To clone the gene coding for the aldehyde dehydrogenase and the methyltransferase acting downstream of BoLCD, we used primers derived from plant aldehyde dehydrogenases (14) and carboxyl methyltransferases (15, 16) for RT-PCR (12). The resulting fragments were used to screen the cDNA from B. orellana developing seeds (12). DNA sequencing of two isolated clones revealed two partial cDNA clones with a likely aldehyde dehydrogenase sequence and a likely methyltransferase sequence that were used as a probe to isolate a full-length 1548-bp cDNA encoding the putative B. orellana bixin aldehyde dehydrogenase (BoBADH, GenBank accession number AJ548846) coding for 504 amino acids and a full-length 1149-bp cDNA encoding the putative B. orellana norbixin methyltransferase (BonBMT), (GenBank accession number AJ548847) coding for 375 amino acids. The deduced amino acid sequence of the BoBADH cDNA showed 76% and 66% similarity with maize and Arabidopsis aldehyde dehydrogenase [fig. S2 and (14)], respectively. The predicted polypeptide sequence of the BonBMT cDNA showed that 51 % of the amino acid sequence was identical to Clarkia breweri salicylic acid methyltransferase (15) and 38% of the sequence to Antirrhinum majus benzoic acid methyltransferase (16) (fig. S3).

Fig. 1.

To investigate the catalytic properties of BoBADH and BonBMT proteins, we overexpressed them in E. coli and incubated the purified recombinant proteins with bixin aldehyde as a substrate for aldehyde dehydrogenase activity and norbixin as a substrate for methyltransferase activity. This revealed that recombinant BoBADH efficiently converted bixin aldehyde into a compound identified as trans-norbixin by HPLC and UV-visible spectrophotometry (Fig. 2D). Similarly, recombinant BonBMT converted norbixin mainly into a compound identified as the natural bixin isomer and traces of bixin dimethyl ester (Fig. 2E). Bixin aldehyde and norbixin were not modified in incubation with boiled enzymes or with protein extract from E. coli harboring empty vector. Thus, BoBADH and BonBMT represent bixin aldehyde dehydrogenase and norbixin methyltransferase, respectively, and support the reaction sequence proposed for bixin synthesis (Fig. 1B).

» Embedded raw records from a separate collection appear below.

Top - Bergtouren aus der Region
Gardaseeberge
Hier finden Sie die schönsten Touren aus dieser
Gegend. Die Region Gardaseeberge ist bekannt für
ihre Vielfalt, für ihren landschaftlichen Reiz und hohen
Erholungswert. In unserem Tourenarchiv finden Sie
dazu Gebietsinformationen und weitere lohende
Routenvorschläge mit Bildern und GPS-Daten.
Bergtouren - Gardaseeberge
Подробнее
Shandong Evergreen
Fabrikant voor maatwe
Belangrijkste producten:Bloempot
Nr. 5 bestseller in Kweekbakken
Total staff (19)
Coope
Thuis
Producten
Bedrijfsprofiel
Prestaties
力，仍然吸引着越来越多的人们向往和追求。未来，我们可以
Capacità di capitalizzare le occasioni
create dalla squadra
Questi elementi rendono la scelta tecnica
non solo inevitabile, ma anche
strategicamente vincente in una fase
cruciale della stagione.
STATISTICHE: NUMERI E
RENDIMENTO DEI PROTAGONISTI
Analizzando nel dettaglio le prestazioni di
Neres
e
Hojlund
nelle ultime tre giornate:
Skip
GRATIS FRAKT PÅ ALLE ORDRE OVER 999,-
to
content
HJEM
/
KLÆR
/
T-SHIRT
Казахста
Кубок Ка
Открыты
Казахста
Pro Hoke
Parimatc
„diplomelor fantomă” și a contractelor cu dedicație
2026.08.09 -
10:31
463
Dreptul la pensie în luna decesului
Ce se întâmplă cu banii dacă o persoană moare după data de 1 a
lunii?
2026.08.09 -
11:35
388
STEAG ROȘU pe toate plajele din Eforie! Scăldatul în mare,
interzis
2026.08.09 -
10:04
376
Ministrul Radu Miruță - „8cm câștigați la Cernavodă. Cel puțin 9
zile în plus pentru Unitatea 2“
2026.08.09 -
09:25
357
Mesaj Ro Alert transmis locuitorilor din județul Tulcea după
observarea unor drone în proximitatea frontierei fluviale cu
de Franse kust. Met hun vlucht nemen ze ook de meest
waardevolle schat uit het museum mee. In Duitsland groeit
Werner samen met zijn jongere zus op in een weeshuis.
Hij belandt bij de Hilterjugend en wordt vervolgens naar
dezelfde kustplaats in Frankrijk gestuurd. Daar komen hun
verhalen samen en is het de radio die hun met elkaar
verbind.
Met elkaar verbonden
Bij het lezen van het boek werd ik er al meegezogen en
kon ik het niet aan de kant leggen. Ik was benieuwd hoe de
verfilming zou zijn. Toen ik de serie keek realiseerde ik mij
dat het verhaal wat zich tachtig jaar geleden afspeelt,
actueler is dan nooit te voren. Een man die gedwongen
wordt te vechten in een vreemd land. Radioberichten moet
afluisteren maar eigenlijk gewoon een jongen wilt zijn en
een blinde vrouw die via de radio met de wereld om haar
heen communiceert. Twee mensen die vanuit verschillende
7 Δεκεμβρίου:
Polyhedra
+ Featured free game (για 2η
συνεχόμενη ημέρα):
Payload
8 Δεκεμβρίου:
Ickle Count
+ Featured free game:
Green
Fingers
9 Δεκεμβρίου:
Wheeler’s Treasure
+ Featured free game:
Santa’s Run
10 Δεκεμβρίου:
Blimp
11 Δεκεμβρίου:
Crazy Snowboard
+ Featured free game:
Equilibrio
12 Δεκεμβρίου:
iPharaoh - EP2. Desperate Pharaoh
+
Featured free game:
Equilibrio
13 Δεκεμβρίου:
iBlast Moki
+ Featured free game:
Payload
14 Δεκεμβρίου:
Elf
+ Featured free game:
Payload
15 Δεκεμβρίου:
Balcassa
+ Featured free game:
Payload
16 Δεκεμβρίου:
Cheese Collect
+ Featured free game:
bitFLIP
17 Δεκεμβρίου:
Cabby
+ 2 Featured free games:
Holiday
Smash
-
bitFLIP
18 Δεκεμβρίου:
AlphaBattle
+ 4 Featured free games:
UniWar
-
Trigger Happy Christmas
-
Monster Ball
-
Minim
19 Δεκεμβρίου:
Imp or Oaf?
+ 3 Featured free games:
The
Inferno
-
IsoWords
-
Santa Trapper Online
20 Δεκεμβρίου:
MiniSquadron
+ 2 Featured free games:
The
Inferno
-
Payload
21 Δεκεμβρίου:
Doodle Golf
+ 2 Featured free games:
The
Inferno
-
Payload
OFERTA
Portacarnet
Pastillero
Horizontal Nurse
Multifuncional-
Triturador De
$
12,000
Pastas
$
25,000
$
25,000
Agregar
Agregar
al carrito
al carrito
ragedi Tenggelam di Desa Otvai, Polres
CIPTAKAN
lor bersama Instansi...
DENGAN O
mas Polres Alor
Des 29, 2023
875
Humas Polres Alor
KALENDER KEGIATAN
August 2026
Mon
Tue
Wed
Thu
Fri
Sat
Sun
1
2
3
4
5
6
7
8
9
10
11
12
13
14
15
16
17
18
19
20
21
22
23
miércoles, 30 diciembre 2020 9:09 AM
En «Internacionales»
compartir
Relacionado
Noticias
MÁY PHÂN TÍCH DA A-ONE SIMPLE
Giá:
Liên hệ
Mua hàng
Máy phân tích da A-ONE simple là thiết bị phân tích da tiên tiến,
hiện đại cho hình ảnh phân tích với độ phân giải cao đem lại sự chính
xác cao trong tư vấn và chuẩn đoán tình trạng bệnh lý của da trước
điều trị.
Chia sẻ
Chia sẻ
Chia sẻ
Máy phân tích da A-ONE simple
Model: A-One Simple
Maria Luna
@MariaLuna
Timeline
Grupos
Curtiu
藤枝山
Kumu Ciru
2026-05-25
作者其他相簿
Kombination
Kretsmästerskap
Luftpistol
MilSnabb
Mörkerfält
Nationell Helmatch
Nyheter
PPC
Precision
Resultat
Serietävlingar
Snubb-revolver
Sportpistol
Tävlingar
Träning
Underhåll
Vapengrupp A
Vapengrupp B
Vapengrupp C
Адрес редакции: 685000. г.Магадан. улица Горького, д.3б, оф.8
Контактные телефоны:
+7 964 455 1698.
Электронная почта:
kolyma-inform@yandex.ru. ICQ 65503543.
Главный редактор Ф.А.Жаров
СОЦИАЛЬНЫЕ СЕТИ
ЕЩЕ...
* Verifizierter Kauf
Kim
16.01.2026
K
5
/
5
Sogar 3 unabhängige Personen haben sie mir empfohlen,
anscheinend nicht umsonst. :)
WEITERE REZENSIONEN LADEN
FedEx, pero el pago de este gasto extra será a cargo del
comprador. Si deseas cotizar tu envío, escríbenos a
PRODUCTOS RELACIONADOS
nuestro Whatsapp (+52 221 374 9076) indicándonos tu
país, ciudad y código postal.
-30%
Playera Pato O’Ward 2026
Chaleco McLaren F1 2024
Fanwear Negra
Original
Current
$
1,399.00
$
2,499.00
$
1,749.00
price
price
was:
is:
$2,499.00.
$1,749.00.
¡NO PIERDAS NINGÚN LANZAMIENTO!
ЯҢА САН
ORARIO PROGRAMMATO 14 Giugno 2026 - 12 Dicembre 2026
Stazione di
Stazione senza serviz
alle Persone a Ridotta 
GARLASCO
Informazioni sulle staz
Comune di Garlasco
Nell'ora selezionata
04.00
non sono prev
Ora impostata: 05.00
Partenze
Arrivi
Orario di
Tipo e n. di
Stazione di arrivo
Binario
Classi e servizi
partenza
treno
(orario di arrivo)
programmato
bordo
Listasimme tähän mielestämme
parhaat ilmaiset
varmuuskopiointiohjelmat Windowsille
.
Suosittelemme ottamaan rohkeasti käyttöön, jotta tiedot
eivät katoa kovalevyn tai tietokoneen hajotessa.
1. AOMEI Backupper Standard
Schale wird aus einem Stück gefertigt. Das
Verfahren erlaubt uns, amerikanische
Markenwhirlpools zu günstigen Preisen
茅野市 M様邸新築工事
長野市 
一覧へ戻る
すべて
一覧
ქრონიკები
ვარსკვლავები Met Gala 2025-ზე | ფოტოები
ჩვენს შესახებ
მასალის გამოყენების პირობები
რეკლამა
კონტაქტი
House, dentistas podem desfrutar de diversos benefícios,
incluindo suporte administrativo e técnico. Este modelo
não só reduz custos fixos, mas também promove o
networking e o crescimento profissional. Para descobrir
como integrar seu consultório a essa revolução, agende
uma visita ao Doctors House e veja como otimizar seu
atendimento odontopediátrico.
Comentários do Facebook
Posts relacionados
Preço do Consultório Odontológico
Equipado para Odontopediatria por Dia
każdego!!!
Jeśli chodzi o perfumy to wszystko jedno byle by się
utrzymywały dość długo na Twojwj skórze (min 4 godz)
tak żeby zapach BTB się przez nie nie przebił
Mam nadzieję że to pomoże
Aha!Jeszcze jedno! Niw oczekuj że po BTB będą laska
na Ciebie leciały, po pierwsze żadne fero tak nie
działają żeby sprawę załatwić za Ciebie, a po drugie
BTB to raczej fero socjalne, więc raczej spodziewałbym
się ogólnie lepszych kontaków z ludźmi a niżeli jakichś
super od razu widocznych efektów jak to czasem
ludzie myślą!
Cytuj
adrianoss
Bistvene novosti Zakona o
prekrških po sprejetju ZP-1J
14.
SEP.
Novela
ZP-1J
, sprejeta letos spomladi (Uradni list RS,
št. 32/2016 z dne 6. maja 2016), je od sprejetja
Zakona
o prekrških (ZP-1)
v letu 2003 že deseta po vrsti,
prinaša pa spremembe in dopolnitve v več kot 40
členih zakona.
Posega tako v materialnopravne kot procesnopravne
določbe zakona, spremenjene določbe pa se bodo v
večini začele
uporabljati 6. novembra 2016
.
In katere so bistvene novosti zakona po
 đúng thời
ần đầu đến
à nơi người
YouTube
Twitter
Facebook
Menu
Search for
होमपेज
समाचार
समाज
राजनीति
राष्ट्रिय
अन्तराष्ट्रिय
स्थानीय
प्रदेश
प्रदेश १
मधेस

Because the seeds of B. orellana are the only natural source of industrially produced bixin, we investigated whether bixin could be produced in E. coli pACCRT-EB engineered to accumulate lycopene (17). We transformed E. coli-producing lycopene with the plasmid pUC19-LCD-BADH-nBMT coding for B. orellana lycopene cleavage dioxygenase, bixin aldehyde dehydrogenase, and norbixin methyltransferase (12). HPLC analysis of the lipid extract of transformed E. coli harboring pUC19-LCD-BADH-nBMT revealed the accumulation of a new derivative corresponding to bixin (Fig. 3A). No such change was observed in E. coli cells transformed with an empty vector control (Fig. 3B). The average production level of bixin in E. coli was 5 mg/g dry weight.

Fig. 2.

Fig. 3.

Bixin is one of the oldest pigments used by humans and is increasingly in demand because of the consumer ban on the chemically synthesized azo dye (2, 4). Bixin synthesis involves an unprecedented oxidative remodeling of lycopene, a common intermediate which is the precursor of beta-carotene, provitamin A. Given the feasibility of engineering bixin in a heterologous host such as E. coli, we assume that coexpressing the three cloned genes in sink organs such as tomato fruit, which accumulates massive amounts of the necessary precursor lycopene, should lead to an alternative and competitive source for natural bixin production.